There are also published articles in DiVA, and researchers are encouraged to upload their work which is published in journals. There are a few problems with this: copyright on journal articles is complex, and you aren’t necessarily allowed to “make” an article open access by posting it online. The journal owns the copyright, even if you own the data. As such, there are not so many full-text articles in DiVA. If I do a keyword search for the major ecological concept I am studying in my PhD, dendritic networks, nothing comes up. If I search for “dendritic”, I get some clinical medicine articles.

And DiVA is Uppsala’s crowning library achievement, in some sense. It is heavily promoted within the university, and touted as their contribution to open access.

(It also has other functions. “All publications by researchers and staff at Uppsala University should be registered in DiVA,” the FAQ reads. “The reason for this is to produce a complete picture of what is being published by staff at the university. In addition departments can use this information to facilitate the evaluation and distribution of funds.” There are many records of publications which do not have the actual full-text articles attached to them.)
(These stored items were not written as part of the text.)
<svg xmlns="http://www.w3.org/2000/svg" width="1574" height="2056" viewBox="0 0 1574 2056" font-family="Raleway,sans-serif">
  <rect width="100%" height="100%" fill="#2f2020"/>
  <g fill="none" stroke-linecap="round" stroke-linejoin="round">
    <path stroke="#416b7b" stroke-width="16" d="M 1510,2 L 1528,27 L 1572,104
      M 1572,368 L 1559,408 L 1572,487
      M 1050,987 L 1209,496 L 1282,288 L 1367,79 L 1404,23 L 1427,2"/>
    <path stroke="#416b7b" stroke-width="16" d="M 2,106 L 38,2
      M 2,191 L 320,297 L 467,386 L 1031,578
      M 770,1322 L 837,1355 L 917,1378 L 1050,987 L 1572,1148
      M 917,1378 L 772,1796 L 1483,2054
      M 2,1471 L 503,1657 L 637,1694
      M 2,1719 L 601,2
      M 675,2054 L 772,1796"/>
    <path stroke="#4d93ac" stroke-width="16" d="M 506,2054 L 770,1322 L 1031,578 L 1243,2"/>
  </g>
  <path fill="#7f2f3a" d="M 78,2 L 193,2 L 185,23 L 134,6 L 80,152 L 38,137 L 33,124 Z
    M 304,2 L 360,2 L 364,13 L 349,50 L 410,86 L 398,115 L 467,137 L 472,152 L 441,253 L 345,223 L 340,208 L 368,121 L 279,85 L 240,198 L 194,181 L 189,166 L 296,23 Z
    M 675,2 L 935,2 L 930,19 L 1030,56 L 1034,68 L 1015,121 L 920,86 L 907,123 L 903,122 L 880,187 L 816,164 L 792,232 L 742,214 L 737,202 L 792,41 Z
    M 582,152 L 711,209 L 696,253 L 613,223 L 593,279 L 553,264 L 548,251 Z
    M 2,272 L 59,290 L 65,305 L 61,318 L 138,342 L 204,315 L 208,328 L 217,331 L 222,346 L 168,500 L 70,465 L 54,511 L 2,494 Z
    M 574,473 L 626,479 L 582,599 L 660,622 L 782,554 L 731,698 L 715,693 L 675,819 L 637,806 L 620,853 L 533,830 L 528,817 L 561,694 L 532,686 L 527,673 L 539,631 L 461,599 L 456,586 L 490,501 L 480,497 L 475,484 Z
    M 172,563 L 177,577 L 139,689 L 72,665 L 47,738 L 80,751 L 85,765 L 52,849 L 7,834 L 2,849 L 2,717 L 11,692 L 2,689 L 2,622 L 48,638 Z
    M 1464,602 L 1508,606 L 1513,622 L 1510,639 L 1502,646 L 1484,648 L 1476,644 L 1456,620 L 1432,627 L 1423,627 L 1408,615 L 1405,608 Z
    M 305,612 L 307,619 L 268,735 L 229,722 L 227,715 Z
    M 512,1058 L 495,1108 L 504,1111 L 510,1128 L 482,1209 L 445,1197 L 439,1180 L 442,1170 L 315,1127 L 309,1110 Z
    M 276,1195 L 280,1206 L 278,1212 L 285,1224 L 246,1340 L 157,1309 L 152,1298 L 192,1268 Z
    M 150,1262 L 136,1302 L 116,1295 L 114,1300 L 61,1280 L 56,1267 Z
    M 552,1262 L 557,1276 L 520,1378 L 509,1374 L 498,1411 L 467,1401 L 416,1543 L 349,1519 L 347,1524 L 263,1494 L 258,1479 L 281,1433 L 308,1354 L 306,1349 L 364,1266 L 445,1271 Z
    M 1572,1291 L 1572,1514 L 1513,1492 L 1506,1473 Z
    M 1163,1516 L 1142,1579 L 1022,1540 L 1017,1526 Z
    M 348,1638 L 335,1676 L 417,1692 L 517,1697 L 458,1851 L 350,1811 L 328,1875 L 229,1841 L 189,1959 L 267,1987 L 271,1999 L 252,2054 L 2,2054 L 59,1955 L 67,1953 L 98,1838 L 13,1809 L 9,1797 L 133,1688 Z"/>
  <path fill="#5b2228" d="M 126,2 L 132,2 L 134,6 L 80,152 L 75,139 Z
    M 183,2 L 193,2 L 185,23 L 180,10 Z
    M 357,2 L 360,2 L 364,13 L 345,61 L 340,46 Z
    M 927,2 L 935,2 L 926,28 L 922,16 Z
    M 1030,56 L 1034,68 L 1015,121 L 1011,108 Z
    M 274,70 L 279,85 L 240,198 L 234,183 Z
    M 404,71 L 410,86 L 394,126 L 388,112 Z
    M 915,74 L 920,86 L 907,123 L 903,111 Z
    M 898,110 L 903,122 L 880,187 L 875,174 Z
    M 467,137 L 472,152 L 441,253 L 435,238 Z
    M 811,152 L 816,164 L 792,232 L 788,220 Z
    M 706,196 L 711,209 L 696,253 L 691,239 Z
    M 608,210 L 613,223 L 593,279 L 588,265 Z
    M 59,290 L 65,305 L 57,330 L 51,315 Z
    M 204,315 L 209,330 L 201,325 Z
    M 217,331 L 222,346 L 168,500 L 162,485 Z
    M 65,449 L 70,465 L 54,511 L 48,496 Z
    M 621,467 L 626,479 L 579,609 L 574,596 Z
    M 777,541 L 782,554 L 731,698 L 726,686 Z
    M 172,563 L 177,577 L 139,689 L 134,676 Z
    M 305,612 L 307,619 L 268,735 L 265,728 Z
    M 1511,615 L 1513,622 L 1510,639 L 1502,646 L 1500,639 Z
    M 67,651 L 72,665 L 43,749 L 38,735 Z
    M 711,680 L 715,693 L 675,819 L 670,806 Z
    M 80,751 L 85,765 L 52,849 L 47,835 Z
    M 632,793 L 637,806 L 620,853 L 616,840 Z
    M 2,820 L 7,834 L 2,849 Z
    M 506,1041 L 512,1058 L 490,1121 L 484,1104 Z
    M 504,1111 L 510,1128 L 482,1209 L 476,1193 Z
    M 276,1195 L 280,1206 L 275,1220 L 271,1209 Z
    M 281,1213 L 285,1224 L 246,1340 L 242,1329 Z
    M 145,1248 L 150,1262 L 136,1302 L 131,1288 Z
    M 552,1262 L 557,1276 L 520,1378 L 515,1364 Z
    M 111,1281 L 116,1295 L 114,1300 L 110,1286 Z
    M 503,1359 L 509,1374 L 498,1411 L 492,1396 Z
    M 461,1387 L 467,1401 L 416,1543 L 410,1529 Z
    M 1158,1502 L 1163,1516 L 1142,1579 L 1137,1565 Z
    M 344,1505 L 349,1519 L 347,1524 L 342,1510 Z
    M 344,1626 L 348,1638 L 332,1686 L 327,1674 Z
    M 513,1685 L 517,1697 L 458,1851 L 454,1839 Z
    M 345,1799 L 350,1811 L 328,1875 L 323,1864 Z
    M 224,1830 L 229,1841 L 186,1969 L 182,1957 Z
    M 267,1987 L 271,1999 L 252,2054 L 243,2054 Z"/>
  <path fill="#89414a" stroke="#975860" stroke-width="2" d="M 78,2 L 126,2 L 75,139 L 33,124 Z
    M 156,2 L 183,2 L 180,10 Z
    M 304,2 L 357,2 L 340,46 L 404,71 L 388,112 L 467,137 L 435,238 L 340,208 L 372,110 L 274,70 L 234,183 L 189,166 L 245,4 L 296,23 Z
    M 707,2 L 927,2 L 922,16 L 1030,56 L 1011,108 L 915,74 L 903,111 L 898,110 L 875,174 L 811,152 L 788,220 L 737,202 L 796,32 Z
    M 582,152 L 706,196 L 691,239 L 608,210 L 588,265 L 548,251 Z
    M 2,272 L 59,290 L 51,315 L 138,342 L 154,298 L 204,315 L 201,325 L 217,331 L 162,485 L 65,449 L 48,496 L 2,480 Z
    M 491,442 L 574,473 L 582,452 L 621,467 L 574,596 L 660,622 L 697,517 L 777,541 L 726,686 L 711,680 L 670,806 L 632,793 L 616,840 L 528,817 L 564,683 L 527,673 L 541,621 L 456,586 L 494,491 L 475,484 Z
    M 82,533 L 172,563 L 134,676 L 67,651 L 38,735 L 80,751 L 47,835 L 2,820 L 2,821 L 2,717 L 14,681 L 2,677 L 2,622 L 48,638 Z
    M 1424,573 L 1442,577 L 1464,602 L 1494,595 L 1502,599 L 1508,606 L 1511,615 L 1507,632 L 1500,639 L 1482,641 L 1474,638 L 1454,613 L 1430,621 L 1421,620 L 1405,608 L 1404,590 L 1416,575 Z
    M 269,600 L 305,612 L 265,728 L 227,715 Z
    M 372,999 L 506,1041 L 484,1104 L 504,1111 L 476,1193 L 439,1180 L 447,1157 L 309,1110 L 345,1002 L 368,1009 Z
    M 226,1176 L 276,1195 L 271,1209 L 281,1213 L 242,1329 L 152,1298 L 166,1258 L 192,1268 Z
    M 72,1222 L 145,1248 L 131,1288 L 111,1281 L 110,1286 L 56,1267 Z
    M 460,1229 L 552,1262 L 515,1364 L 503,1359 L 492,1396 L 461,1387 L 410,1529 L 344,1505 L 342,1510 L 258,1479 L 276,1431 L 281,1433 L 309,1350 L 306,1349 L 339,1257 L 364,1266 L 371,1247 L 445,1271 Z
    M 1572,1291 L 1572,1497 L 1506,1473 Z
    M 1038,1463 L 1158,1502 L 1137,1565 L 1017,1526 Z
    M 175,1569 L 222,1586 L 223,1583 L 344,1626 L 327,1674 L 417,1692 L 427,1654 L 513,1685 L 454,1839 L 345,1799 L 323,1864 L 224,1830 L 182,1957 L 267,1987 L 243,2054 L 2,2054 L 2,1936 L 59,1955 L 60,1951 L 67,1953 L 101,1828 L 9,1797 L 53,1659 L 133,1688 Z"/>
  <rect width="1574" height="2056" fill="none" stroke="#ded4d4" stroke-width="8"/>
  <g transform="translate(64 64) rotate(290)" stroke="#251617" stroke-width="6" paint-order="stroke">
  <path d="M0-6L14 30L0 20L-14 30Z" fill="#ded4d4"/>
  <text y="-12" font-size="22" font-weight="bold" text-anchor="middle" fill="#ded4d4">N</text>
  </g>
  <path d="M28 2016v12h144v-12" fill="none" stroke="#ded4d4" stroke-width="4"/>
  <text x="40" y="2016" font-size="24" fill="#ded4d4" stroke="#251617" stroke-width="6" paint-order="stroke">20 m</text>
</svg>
It’s pretty clear that while DiVA might be useful for many applications, it is not the same thing as an open-access journal. And if you want your work to be accessed by all, Uppsala – consistently ranked in the top 100 universities in the world, and the second-best in Sweden – is not going to help you.

Here’s another example of how I’m stuck: the Ecological Society of America, which publishes multiple highly-regarded journals, waives page fees (for the first 15 pages per year, at least) for members who lack grant money, for its flagship publications Ecology, Ecological Applications, and Ecological Monographs. For their open-access journal Ecosphere, members get a reduced price for publication: $1250 instead of $1500. There are no grant funds available to further cover costs for researchers who lack grant money.

And so, I’d like to ask: open access publishing is frequently discussed in very idealistic terms, with lofty goals for the future. But is it so egalitarian? If you lack funding, for instance if you are early in your career – not coincidentally the point where open access to your work might be extremely beneficial – there seems to be a clear message: open access is not for you. Finding a broader audience for your publication might be unattainable, as is your hope of sharing knowledge with all.